To sort of follow on an earlier question, just do you think the Olympics changed forever how people in your country will view women's sports in general?  Do you see more money, more attention being paid to female athletes?

            LAURA DAVIES:  Well, if it hasn't helped, then people have got very short memories.  You could see the joy on people's faces, mine as well, when you won medals.  That's what you want to do; if you love sport like I do, and everyone made such a big fuss of the Olympians.  And hopefully they are going to back that up and support young girls coming through so in four years in Rio and we can keep winning medals.

            So without backing for the youngsters and real potential sports people, they are never going to reach their full potential, so they have to be backed financially.

In the media, as well, presumably, because they have all got this wonderful coverage for a fortnight, but do you think for a lot of people that will be the end of it?

            LAURA DAVIES:  For the women's coverage?

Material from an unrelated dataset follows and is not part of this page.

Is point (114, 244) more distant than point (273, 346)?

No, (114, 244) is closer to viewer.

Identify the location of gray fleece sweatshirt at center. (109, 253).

For the women's and the entire Olympics.

            LAURA DAVIES:  I'm sure it will taper off, because the Olympics is the greatest show on earth and everyone throws everything behind the Olympics.  Women's football and women's cricket will always be on the back seat and other sports will always be sort of the second division because that's the way television companies and corporations deal with women's sport.

            It's always about the men and then the women come second.  But that's never going to change, let's face it.  I'm not saying it shouldn't change; it should change, obviously, but it won't.